When Noa’s family finds out that the German soldier who had been lodging with them had seduced her and left her pregnant, they throw her out. Young and essentially penniless, she makes her way to a Lebensborn home and gives birth to a dark haired, dark eyed boy. She is stunned; a Dutch beauty with porcelain skin, platinum hair and sky blue eyes it seems unreal that she and an Aryan soldier would have such a child. It also doesn’t matter. While Noa immediately loves the child and wants to keep it, the baby is snatched from her arms and a few short days later Noa is put out of the home, left to fend for herself.
She does so by cleaning at a train station for a pittance, sleeping in a closet there when she isn’t working. One night while exhaustedly dragging a broom around the steps, she hears a strange sound coming from a railcar; what she finds when she investigates stuns her. Hundreds of babies have been left in the cold, in a ramshackle wooden box car. Most have already died, some are clearly just moments away from expiration but one young boy seems to have been spared the worst of it. Snatching him up, she races into the night before the guards can catch her. She and the child seem destined to die in the blizzard that aids their escape but a miracle happens: A circus clown finds them freezing in the woods and takes them back to the performer’s winter camp, where Noa and the newly christened Theo find a refuge from the war raging around them.
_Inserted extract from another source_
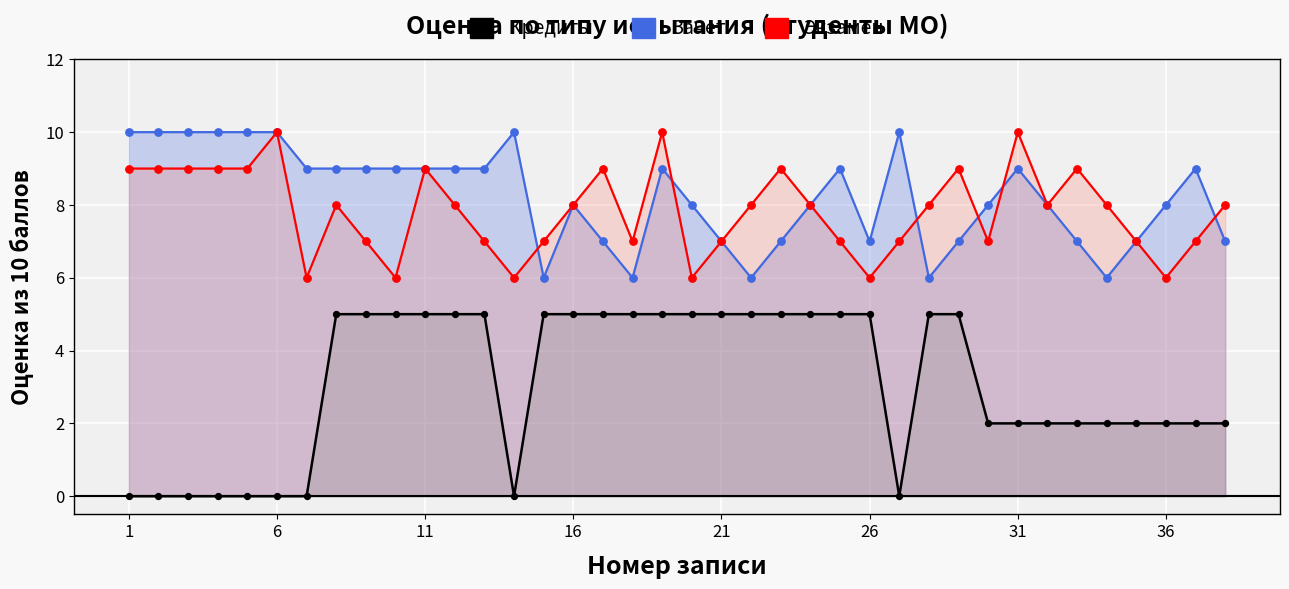

Which series contains the lowest Y value?

Кредиты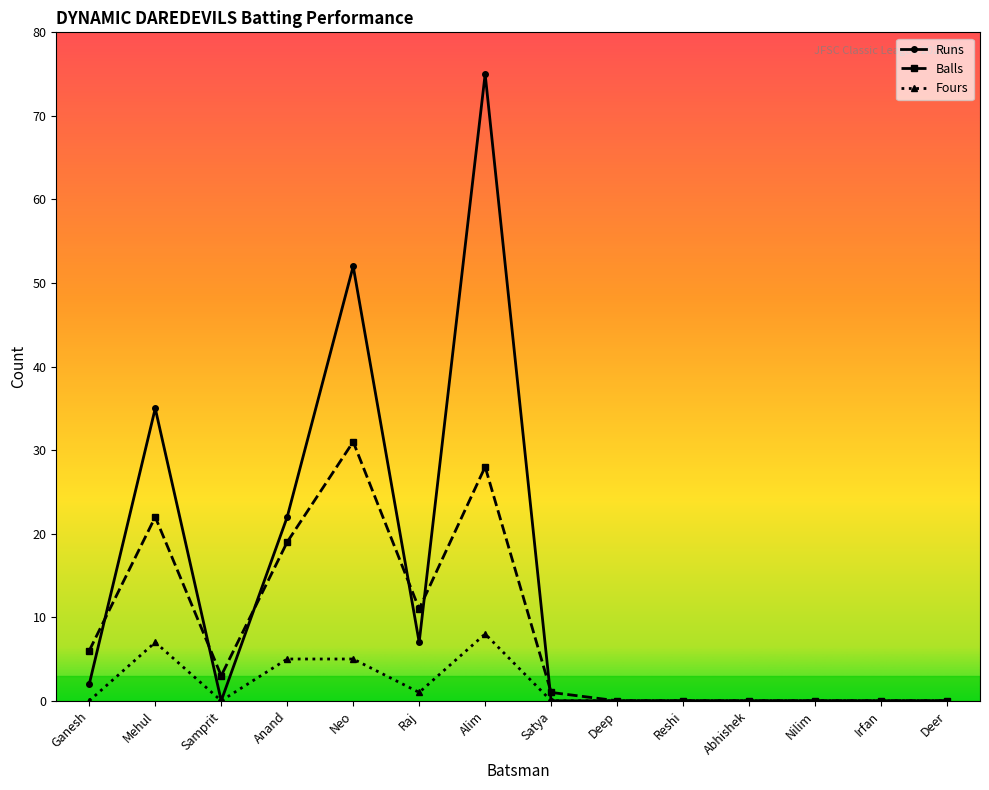

Which category has the highest value in the Balls series?

Neo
The title of the book is deceptive. This is not really a story about the orphan but about the two women who care for him: Noa, whose generous heart constantly leads her to sacrifice herself for others and Astrid, a Jewish trapeze artist who trains Noa to become a part of the circus. It’s an absolutely terrific account of female friendship, about survival in tough times and about the practical nature of love in war. What makes it especially heart-touchingly beautiful are the quiet, mesmerizing ordinary heroes who people its text. From Noa, who tries to save everyone she encounters to Peter, who defies the Nazi regime through subtle mockery, to Herr Neuhoff, who saves lives by hiding Jewish performers and workers in plain sight. I fell in love with all of them, worried endlessly about what their fates would be in such terrible circumstances and cried and celebrated with them as they lived and loved in the toughest of circumstances.
This isn’t the cheeriest tale but it does, ultimately, have a happy ending for some of the characters and is a reminder that a life well lived is more important than living a poor one for a long time. I am happy to recommend this novel to anyone who likes a good book.